Parks, who is partnering with Wagner and Don Thomas, a local tennis instructor, said they want to emphasize the courts are for Sequim’s children, too.
“Retirees can play in Port Angeles or Sunland has private courts or they can drive to Bainbridge Island,” he said. “They have options but kids and busy families cannot do that. They don’t have time or expenses.”
The fund, Parks helped create, isn’t a nonprofit but exists as a grassroots organization to build and support courts and maintain them, pay for free children’s and adult programs and equipment, he said.
“People are being taxed to death across the country,” Parks said. “The idea is through charitable contributions we can put on those special events and help the kids most importantly.”
Parks has been in conversation with Joe Irvin, special projects manager for the City of Sequim, to see if the city staff could find a spot for the courts.
Tentatively, Parks said new courts, 4-6 of them, could go where the north playground is and the play structure could be moved.
Irvin said the idea has been discussed with the City’s Parks and Recreation Board but not formally adopted.
“There are multiple benefits with moving the playground to the south side,” he said. “It makes it a safer play area instead of families crossing the road and where (the playground sits now) is a relatively flat surface and could be minimal excavation for future tennis courts.”
Irvin said city staff and councilors have indicated tennis courts would be a good amenity in the park but that’s where the discussions seemed to end.
“Until we find ways to fund additional capital improvements, we won’t see a lot of change, like pickle ball and tennis courts,” he said.
The city will have to seek grants and donations such as from the tennis club and/or budget for courts specifically, Irvin said.
“I really want to work with Terry’s group to find a specific location,” he said. “I think there’s a way it can happen, it’s just not going to happen overnight.”
In the past 10 years or more, representatives with the Peninsula Tennis Club approached the city and school district to repair and/or partner on funding new tennis courts but were told there weren’t enough available funds.
Irvin said the Carrie Blake Park’s Master Plan from 1997 showed plans for tennis courts and the Parks Master Plan he’s working on continues that, too.
Many city projects such as the Sequim-Shiso Friendship Garden, the Guy Cole Convention Center and the Albert Haller Playfields were community funded and that’s the direction Parks thinks new courts must go, too.
“My perception is that partnerships and collaborations are needed to get anything done nowadays,” he said.
“The economy has changed profoundly and it’s going toward philanthropy, taxpayer-funded projects.”
By starting the tennis fund, Parks thinks there is a possibility in the future for grants through the U.S. Tennis Association to help with construction and/or maintenance.
“We’re very much solution-oriented,” Parks said.”The way we see it, we’re going to have to help the city and push them along.”
As the only public courts in the Sequim-Dungeness Valley, Sequim School District’s tennis courts are actively used by the community before, during and after school hours so long as school events aren’t going on.
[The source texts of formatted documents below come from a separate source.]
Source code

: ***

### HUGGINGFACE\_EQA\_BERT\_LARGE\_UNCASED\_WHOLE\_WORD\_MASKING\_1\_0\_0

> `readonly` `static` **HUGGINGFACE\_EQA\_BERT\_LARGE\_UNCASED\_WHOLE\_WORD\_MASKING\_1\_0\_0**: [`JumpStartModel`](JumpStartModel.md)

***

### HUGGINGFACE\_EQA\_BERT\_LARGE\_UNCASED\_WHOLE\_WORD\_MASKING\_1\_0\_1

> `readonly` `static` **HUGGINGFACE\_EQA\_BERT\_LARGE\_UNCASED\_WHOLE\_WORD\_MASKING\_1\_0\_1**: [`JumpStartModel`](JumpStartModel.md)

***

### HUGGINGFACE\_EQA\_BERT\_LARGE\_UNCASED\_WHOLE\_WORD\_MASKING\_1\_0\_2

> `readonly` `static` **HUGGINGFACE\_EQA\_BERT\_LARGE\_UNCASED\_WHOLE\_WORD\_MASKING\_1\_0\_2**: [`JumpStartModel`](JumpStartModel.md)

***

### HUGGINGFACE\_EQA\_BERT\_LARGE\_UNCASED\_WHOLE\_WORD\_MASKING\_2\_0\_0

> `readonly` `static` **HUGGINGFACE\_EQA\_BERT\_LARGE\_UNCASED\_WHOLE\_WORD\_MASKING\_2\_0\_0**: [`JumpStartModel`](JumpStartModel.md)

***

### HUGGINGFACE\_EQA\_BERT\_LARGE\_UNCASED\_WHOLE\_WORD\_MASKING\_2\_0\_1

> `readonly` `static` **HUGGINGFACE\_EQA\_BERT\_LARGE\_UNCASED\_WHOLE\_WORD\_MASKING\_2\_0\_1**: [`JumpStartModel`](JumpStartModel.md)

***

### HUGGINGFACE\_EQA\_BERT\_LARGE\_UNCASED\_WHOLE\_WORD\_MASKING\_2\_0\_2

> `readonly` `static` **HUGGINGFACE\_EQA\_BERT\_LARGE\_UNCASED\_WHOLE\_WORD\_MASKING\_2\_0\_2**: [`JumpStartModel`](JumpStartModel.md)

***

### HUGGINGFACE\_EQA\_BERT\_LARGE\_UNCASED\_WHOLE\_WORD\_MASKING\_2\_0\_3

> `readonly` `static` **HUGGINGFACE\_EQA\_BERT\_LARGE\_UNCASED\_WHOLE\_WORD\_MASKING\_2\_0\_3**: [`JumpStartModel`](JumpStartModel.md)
Pickleball players are active at Sequim Community School’s pickleball courts, too.
Parks said pickleball isn’t a part of his group’s discussion, but the plan could be revised.
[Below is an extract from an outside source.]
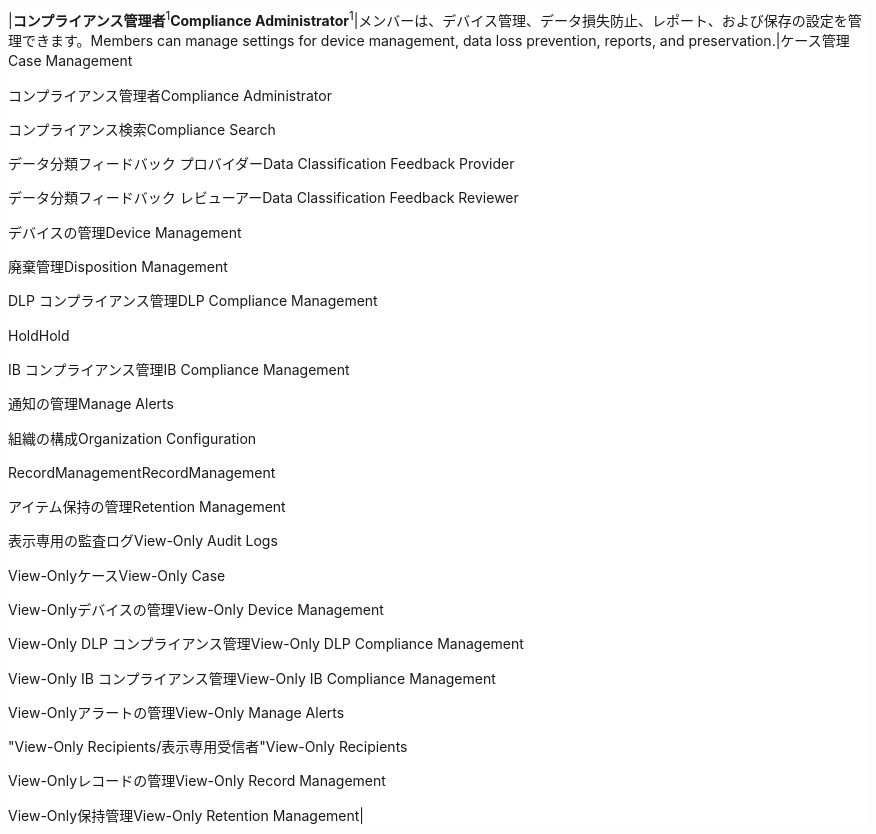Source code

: |<span data-ttu-id="f7d82-166">**コンプライアンス管理者**<sup>1</sup></span><span class="sxs-lookup"><span data-stu-id="f7d82-166">**Compliance Administrator**<sup>1</sup></span></span>|<span data-ttu-id="f7d82-167">メンバーは、デバイス管理、データ損失防止、レポート、および保存の設定を管理できます。</span><span class="sxs-lookup"><span data-stu-id="f7d82-167">Members can manage settings for device management, data loss prevention, reports, and preservation.</span></span>|<span data-ttu-id="f7d82-168">ケース管理</span><span class="sxs-lookup"><span data-stu-id="f7d82-168">Case Management</span></span> <p> <span data-ttu-id="f7d82-169">コンプライアンス管理者</span><span class="sxs-lookup"><span data-stu-id="f7d82-169">Compliance Administrator</span></span> <p> <span data-ttu-id="f7d82-170">コンプライアンス検索</span><span class="sxs-lookup"><span data-stu-id="f7d82-170">Compliance Search</span></span> <p> <span data-ttu-id="f7d82-171">データ分類フィードバック プロバイダー</span><span class="sxs-lookup"><span data-stu-id="f7d82-171">Data Classification Feedback Provider</span></span> <p> <span data-ttu-id="f7d82-172">データ分類フィードバック レビューアー</span><span class="sxs-lookup"><span data-stu-id="f7d82-172">Data Classification Feedback Reviewer</span></span> <p> <span data-ttu-id="f7d82-173">デバイスの管理</span><span class="sxs-lookup"><span data-stu-id="f7d82-173">Device Management</span></span> <p> <span data-ttu-id="f7d82-174">廃棄管理</span><span class="sxs-lookup"><span data-stu-id="f7d82-174">Disposition Management</span></span> <p> <span data-ttu-id="f7d82-175">DLP コンプライアンス管理</span><span class="sxs-lookup"><span data-stu-id="f7d82-175">DLP Compliance Management</span></span> <p> <span data-ttu-id="f7d82-176">Hold</span><span class="sxs-lookup"><span data-stu-id="f7d82-176">Hold</span></span> <p> <span data-ttu-id="f7d82-177">IB コンプライアンス管理</span><span class="sxs-lookup"><span data-stu-id="f7d82-177">IB Compliance Management</span></span> <p> <span data-ttu-id="f7d82-178">通知の管理</span><span class="sxs-lookup"><span data-stu-id="f7d82-178">Manage Alerts</span></span> <p> <span data-ttu-id="f7d82-179">組織の構成</span><span class="sxs-lookup"><span data-stu-id="f7d82-179">Organization Configuration</span></span> <p> <span data-ttu-id="f7d82-180">RecordManagement</span><span class="sxs-lookup"><span data-stu-id="f7d82-180">RecordManagement</span></span> <p> <span data-ttu-id="f7d82-181">アイテム保持の管理</span><span class="sxs-lookup"><span data-stu-id="f7d82-181">Retention Management</span></span> <p> <span data-ttu-id="f7d82-182">表示専用の監査ログ</span><span class="sxs-lookup"><span data-stu-id="f7d82-182">View-Only Audit Logs</span></span> <p> <span data-ttu-id="f7d82-183">View-Onlyケース</span><span class="sxs-lookup"><span data-stu-id="f7d82-183">View-Only Case</span></span> <p> <span data-ttu-id="f7d82-184">View-Onlyデバイスの管理</span><span class="sxs-lookup"><span data-stu-id="f7d82-184">View-Only Device Management</span></span> <p> <span data-ttu-id="f7d82-185">View-Only DLP コンプライアンス管理</span><span class="sxs-lookup"><span data-stu-id="f7d82-185">View-Only DLP Compliance Management</span></span> <p> <span data-ttu-id="f7d82-186">View-Only IB コンプライアンス管理</span><span class="sxs-lookup"><span data-stu-id="f7d82-186">View-Only IB Compliance Management</span></span> <p> <span data-ttu-id="f7d82-187">View-Onlyアラートの管理</span><span class="sxs-lookup"><span data-stu-id="f7d82-187">View-Only Manage Alerts</span></span> <p> <span data-ttu-id="f7d82-188">"View-Only Recipients/表示専用受信者"</span><span class="sxs-lookup"><span data-stu-id="f7d82-188">View-Only Recipients</span></span> <p> <span data-ttu-id="f7d82-189">View-Onlyレコードの管理</span><span class="sxs-lookup"><span data-stu-id="f7d82-189">View-Only Record Management</span></span> <p> <span data-ttu-id="f7d82-190">View-Only保持管理</span><span class="sxs-lookup"><span data-stu-id="f7d82-190">View-Only Retention Management</span></span>|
At the high school though, he feels the cracks are beyond repair.
“They are definitely unusable and a simple repair would not suffice,” Parks said. “We’re talking upwards of $50,000 for an overlay.”
As for what amount the tennis fund volunteers seek at Carrie Blake Park, he’s unsure right now.
“It’s not cheap,” he said. “Many courts now go with concrete because it’s much more durable and the maintenance is much more affordable.”
A 2010 estimate showed it would cost $66,000 to repair the five school district courts – resurfacing the top three and placing new asphalt and materials on the bottom two.
The Sequim School District’s recently proposed $49 million bond does not include a proposal for repairing or building new tennis courts.